D'autre part, nous étions en train de constituer Areva avec la Cogema, TechnicAtom et Framatome, ce dernier ayant pour actionnaire Siemens et restant, dans une certaine mesure, autonome. Tout se passait très bien avec cet actionnaire minoritaire, qui n'a fait aucune difficulté à la création d'Areva comme toit global et dont le président de l'époque, Heinrich von Pierer, se montrait très amical et me prodiguait des conseils. Nous avons lancé ensemble OL3, le troisième réacteur d'Olkiluoto, et avons commencé à souffrir de part et d'autre. La participation de Siemens dans Framatome était embarrassante, car chaque synergie ou chaque mesure d'économie nous imposait de négocier avec un actionnaire minoritaire, et les gens de Framatome en profitaient pour faire valoir leur différence et refuser diverses demandes. Assez rapidement, en 2005, Siemens nous a proposé de transformer sa participation « en bas » en une participation « en haut », nécessairement plus restreinte, et de réaliser dans le même mouvement l'augmentation de capital à laquelle nous aspirions : alors que les 30 % de participation du bas auraient dû être converties en 10 % à 15 %, cette participation serait portée à 25 %, ce qui représenterait l'augmentation de capital nous permettant de financer ce que nous avions à financer. Cette proposition, qui me semblait très appropriée, en particulier dans l'ambiance franco-allemande positive qui prévalait alors, s'est heurtée à un refus de l'État français, réitéré lorsque j'ai renouvelé la demande en 2006 et 2007.
Or, les clauses prévues par Framatome lors de l'entrée de Siemens au capital donnaient à cette dernière trois fenêtres de sortie : l'une d'entre elles était le refus français de sa proposition, refus formulé, du reste, en des termes assez désagréables, au motif que Siemens serait l'ennemi d'Alstom – que l'État voulait encore nous refiler.

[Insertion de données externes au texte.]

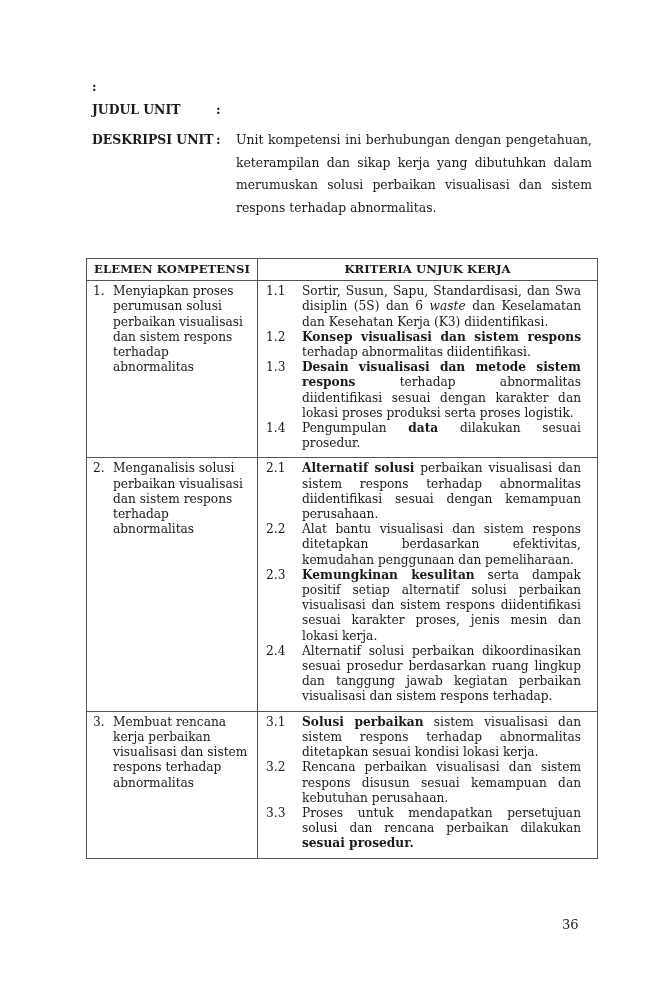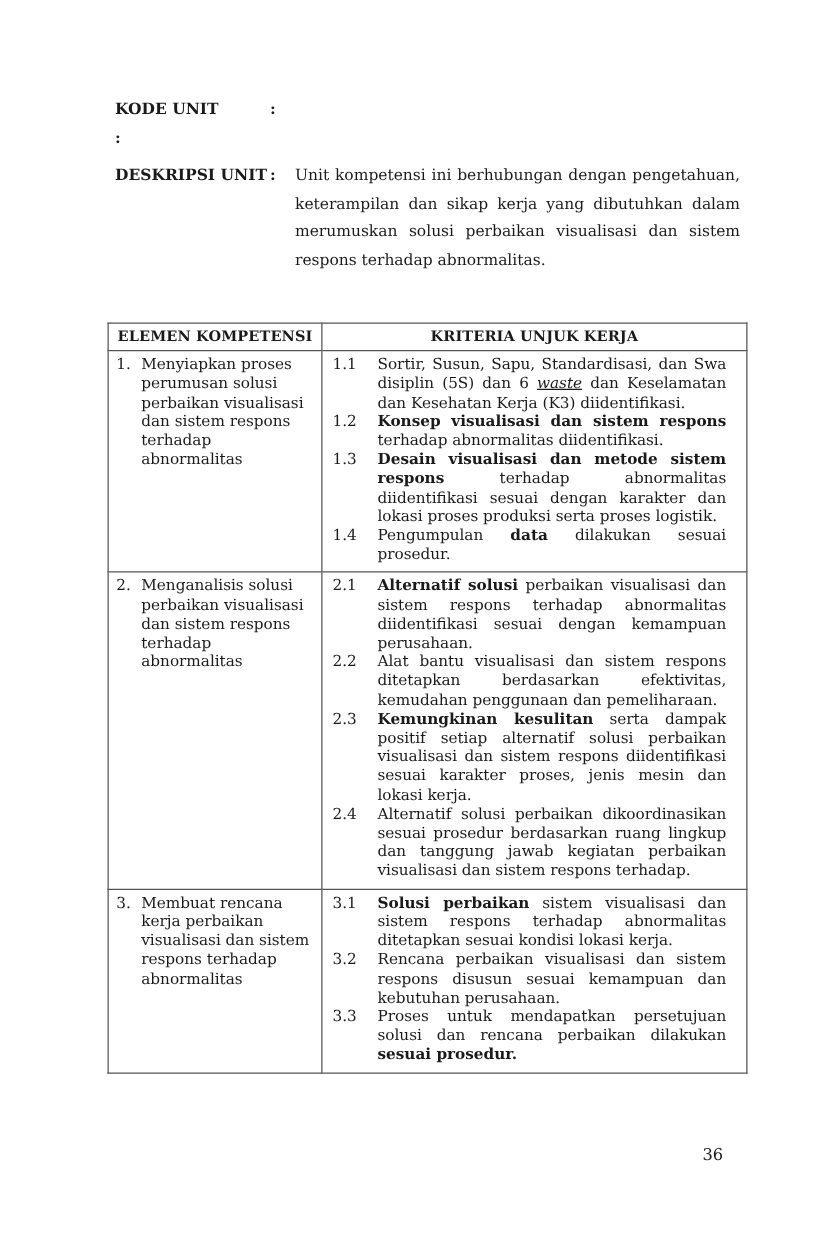--- a/index.html
+++ b/index.html
@@ -33,36 +33,36 @@
     .col-el { width: 162px; }
     td.el { padding: 3px 4px 6px 6px; }
     td.kr { padding: 3px 16px 6px 8px; }
     .el-wrap { display: flex; }
     .el-num { width: 20px; flex: none; }
     .el-text { flex: 1; }
     .crit { display: flex; }
     .crit-num { width: 36px; flex: none; }
     .crit-text { flex: 1; text-align: justify; }
     .b { font-weight: bold; }
-    .i { font-style: italic; text-decoration: underline; }
+    .i { font-style: italic; }
     .page-num {
       position: absolute; left: 562px; top: 917px; font-size: 13px;
       font-family: "DejaVu Serif", serif;
       text-align: center;
     }
   </style>
 </head>
 <body>
 
 <div class="meta">
   <div class="meta-row">
-    <div class="meta-label">KODE UNIT</div>
     <div class="meta-colon">:</div>
   </div>
   <div class="meta-row">
+    <div class="meta-label">JUDUL UNIT</div>
     <div class="meta-colon">:</div>
   </div>
   <div class="meta-row desc">
     <div class="meta-label">DESKRIPSI UNIT</div>
     <div class="meta-colon">:</div>
     <div class="meta-value">Unit kompetensi ini berhubungan dengan pengetahuan, keterampilan dan sikap kerja yang dibutuhkan dalam merumuskan solusi perbaikan visualisasi dan sistem respons terhadap abnormalitas.</div>
   </div>
 </div>
 
 <table class="kuk">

C'était d'autant plus dommage que nous proposions, à la demande d'un ministre des finances, un plan assez intelligent : Alstom ayant alors trois activités – l'énergie, le ferroviaire et les chantiers navals –, il se serait agi de constituer une coentreprise avec Siemens pour l'énergie, une autre pour le ferroviaire et de demander à l'État une solution pour les chantiers navals – solution qu'il a fini par trouver.
Face au refus de l'État, en 2007, Siemens a fait jouer la clause qui lui permettait de sortir, et cela d'autant plus volontiers que le nouveau président de l'entreprise, un Autrichien – donc pas très favorable au nucléaire – inaugurait une autre politique. La sortie de Siemens a contraint Areva à payer 2 milliards d'euros correspondant au montant de sa participation, dépense qui s'ajoutait à beaucoup d'autres. Nous avons cependant fait condamner Siemens en prouvant que cette entreprise, qui voulait encore faire du nucléaire, avait eu des contacts avec les Russes pour monter une coentreprise dans ce domaine, alors qu'elle n'avait pas droit de le faire puisqu'elle était encore engagée avec nous. Cette condamnation s'est traduite par une ristourne significative sur le prix de sortie. Auparavant, toutefois, je le répète, Siemens s'était très bien comportée.